Stored data entries:
------------

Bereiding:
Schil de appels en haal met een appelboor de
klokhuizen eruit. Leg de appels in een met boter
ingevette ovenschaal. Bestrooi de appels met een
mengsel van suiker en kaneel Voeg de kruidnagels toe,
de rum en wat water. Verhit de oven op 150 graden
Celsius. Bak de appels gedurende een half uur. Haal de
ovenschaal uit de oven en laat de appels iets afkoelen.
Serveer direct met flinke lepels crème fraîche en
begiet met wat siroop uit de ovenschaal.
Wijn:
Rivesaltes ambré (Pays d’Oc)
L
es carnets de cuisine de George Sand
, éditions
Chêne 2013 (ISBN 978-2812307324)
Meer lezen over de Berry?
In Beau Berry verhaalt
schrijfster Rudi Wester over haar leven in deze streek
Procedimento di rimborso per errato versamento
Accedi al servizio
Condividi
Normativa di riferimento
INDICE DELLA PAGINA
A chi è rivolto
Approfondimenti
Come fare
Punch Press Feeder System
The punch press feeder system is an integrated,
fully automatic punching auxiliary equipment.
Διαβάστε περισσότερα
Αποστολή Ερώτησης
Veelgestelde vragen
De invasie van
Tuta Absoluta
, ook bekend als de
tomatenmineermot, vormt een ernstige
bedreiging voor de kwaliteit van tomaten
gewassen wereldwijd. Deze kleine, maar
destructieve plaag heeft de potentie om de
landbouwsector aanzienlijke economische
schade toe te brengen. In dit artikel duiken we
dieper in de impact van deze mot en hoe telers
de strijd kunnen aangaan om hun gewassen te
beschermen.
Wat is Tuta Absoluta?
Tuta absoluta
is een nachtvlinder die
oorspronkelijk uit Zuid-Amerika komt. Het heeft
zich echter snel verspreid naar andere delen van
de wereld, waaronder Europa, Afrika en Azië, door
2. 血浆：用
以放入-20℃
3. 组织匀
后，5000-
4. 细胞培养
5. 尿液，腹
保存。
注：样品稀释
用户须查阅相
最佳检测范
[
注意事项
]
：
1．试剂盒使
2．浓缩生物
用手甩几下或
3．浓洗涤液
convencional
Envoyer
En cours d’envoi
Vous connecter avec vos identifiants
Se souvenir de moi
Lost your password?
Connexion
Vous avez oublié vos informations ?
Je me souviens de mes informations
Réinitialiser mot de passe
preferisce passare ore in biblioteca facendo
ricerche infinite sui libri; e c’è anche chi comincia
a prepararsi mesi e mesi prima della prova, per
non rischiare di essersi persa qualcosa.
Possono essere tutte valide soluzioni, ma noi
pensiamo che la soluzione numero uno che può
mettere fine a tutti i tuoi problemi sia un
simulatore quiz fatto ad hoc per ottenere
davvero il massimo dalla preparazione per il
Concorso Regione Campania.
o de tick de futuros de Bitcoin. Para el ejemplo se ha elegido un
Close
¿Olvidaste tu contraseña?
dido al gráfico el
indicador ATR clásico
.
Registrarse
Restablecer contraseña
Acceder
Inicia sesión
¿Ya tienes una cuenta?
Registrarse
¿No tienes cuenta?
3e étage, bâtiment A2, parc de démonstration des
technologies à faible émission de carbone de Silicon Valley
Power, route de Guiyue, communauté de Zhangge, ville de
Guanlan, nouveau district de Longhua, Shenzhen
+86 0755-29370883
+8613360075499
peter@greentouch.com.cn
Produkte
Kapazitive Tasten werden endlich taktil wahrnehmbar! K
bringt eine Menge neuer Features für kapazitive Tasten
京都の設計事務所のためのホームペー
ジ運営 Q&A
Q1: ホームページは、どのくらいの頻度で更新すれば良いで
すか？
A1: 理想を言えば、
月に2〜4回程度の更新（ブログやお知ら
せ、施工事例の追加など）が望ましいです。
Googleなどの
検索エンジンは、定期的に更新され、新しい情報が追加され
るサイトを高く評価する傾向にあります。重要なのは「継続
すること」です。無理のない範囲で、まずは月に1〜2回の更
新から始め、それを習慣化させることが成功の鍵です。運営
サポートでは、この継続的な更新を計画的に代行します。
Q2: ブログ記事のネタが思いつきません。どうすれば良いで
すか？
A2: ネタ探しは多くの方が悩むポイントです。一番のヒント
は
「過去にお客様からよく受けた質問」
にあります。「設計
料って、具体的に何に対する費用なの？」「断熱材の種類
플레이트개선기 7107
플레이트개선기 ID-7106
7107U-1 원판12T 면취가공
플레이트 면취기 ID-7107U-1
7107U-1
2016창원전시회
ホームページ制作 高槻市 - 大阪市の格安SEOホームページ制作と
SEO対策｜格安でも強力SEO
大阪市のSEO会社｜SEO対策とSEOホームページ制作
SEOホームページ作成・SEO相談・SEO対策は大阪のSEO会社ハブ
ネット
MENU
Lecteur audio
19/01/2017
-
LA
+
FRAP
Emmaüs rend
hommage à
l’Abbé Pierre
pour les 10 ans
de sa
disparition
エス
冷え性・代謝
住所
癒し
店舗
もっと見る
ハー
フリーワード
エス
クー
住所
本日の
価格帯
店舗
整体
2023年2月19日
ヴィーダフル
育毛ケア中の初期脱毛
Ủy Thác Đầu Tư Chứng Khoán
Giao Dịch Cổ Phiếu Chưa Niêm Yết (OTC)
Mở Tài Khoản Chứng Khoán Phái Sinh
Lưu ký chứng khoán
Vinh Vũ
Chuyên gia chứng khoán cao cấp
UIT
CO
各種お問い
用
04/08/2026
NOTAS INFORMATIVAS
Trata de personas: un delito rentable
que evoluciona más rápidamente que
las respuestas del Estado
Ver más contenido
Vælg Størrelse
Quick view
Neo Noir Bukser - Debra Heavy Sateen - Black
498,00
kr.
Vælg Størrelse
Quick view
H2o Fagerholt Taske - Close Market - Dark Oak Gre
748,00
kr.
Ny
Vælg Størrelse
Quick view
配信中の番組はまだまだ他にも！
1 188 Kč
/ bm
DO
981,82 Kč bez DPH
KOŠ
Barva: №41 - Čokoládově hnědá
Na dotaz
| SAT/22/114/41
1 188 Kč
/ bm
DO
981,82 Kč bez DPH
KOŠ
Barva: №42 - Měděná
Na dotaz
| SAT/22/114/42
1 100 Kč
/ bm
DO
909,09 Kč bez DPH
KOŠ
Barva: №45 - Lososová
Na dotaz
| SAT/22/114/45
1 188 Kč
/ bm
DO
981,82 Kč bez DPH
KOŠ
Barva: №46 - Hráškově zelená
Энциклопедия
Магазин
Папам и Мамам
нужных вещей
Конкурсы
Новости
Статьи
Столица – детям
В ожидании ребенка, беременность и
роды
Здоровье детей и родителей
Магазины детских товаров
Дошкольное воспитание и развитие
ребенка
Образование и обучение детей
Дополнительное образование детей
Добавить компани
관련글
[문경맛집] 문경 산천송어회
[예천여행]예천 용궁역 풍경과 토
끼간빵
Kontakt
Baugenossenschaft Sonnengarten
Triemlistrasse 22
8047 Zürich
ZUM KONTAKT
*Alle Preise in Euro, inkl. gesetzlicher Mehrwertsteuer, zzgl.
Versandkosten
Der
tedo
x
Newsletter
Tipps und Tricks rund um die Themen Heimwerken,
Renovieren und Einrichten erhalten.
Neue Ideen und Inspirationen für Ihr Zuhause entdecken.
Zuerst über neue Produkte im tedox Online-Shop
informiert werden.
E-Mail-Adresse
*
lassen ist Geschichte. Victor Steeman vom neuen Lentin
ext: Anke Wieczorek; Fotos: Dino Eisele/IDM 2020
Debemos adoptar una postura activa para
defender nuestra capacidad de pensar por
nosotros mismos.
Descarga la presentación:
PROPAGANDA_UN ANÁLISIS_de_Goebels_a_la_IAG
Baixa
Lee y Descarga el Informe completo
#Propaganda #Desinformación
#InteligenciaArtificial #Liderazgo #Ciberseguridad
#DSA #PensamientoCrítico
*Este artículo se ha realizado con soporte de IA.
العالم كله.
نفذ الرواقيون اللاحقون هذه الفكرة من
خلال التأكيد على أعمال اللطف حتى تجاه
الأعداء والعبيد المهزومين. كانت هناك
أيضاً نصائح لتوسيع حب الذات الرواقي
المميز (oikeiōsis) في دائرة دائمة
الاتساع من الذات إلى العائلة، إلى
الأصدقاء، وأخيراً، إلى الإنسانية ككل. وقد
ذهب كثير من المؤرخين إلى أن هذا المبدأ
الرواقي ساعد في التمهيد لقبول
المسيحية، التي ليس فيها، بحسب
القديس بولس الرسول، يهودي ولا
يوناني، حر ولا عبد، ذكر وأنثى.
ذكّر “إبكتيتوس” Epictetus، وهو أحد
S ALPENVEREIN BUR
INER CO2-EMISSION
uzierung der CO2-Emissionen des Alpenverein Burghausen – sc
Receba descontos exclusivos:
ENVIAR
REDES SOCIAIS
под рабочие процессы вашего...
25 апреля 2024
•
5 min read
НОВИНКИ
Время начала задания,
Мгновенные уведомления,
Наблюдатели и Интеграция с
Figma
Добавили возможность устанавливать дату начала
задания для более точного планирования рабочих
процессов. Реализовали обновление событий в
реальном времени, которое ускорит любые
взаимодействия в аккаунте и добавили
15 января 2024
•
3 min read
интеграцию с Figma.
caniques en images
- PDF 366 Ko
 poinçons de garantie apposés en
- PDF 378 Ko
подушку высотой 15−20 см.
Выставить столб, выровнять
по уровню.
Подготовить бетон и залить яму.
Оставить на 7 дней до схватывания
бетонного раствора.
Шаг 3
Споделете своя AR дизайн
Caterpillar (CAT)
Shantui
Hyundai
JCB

------------

■ Work to be completed:
Only the lines from the one containing "المميز (oikeiōsis) في دائرة دائمة" through the end of the entries above belong in the answer; repeat them exactly.

■ Solution for this task:
المميز (oikeiōsis) في دائرة دائمة
الاتساع من الذات إلى العائلة، إلى
الأصدقاء، وأخيراً، إلى الإنسانية ككل. وقد
ذهب كثير من المؤرخين إلى أن هذا المبدأ
الرواقي ساعد في التمهيد لقبول
المسيحية، التي ليس فيها، بحسب
القديس بولس الرسول، يهودي ولا
يوناني، حر ولا عبد، ذكر وأنثى.
ذكّر “إبكتيتوس” Epictetus، وهو أحد
S ALPENVEREIN BUR
INER CO2-EMISSION
uzierung der CO2-Emissionen des Alpenverein Burghausen – sc
Receba descontos exclusivos:
ENVIAR
REDES SOCIAIS
под рабочие процессы вашего...
25 апреля 2024
•
5 min read
НОВИНКИ
Время начала задания,
Мгновенные уведомления,
Наблюдатели и Интеграция с
Figma
Добавили возможность устанавливать дату начала
задания для более точного планирования рабочих
процессов. Реализовали обновление событий в
реальном времени, которое ускорит любые
взаимодействия в аккаунте и добавили
15 января 2024
•
3 min read
интеграцию с Figma.
caniques en images
- PDF 366 Ko
 poinçons de garantie apposés en
- PDF 378 Ko
подушку высотой 15−20 см.
Выставить столб, выровнять
по уровню.
Подготовить бетон и залить яму.
Оставить на 7 дней до схватывания
бетонного раствора.
Шаг 3
Споделете своя AR дизайн
Caterpillar (CAT)
Shantui
Hyundai
JCB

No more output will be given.